Segment Start: INPUT

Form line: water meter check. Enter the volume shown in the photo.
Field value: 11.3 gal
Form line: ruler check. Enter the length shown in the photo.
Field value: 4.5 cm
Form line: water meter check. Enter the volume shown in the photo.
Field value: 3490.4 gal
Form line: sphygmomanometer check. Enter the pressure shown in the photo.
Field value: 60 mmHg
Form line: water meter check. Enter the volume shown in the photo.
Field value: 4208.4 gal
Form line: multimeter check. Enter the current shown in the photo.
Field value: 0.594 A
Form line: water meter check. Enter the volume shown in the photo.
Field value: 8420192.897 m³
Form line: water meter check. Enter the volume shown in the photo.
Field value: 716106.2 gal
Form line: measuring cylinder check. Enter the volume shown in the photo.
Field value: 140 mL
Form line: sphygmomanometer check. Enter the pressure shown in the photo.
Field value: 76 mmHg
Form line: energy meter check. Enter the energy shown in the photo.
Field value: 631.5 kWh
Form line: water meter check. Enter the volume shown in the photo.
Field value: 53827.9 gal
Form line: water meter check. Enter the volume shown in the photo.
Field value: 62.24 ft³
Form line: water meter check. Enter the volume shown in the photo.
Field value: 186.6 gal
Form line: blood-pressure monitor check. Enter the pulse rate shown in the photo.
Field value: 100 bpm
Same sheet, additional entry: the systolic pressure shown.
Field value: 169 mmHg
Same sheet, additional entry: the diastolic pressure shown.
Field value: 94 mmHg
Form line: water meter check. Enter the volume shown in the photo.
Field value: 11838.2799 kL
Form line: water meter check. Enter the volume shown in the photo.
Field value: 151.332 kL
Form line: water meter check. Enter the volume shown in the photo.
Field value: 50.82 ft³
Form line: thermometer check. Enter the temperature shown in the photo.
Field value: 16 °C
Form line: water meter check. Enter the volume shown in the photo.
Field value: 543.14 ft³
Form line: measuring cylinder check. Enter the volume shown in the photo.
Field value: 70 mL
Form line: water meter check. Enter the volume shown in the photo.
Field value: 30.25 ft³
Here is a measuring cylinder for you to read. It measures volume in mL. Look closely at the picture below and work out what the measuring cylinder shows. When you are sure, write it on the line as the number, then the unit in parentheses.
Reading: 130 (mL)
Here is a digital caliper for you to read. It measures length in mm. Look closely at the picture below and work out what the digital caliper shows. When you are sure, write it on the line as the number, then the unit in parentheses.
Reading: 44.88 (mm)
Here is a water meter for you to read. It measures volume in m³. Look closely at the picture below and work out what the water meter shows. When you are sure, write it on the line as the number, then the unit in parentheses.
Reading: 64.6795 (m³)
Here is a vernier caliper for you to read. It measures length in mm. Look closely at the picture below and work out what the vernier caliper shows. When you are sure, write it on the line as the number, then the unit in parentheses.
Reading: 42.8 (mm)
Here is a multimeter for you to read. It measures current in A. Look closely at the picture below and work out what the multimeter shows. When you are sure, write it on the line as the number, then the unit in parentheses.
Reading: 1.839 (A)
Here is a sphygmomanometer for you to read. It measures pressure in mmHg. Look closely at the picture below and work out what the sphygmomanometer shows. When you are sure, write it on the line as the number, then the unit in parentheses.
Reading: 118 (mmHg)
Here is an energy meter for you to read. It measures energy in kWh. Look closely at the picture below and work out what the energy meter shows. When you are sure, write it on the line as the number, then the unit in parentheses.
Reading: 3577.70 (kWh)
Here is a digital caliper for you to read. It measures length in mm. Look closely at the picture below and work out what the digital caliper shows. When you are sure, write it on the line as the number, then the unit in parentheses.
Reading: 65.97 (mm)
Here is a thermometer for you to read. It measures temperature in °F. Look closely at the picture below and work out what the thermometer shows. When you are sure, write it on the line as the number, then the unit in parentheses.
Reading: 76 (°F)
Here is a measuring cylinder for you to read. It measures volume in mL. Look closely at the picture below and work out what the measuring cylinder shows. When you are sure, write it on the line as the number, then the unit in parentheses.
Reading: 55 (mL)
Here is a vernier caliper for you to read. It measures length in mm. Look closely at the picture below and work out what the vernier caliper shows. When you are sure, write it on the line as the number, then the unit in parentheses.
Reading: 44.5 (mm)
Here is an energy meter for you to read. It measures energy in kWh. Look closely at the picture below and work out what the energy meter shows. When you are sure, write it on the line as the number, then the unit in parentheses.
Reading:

Segment End: INPUT

◆ **TASK DESCRIPTION**: Put the part that opens with the line containing "Same sheet, additional entry: the systolic" and closes with the line containing "Field value: 151.332 kL" into a two-column CSV with the headers entry_text and field_value. Give one row for each line and the value recorded for it, with each field quoted and any line breaks replaced by spaces.

◆ **EXERCISE RESPONSE**:
entry_text,field_value
"Same sheet, additional entry: the systolic pressure shown. Field value:","169 mmHg"
"Same sheet, additional entry: the diastolic pressure shown. Field value:","94 mmHg"
"Form line: water meter check. Enter the volume shown in the photo. Field value:","11838.2799 kL"
"Form line: water meter check. Enter the volume shown in the photo. Field value:","151.332 kL"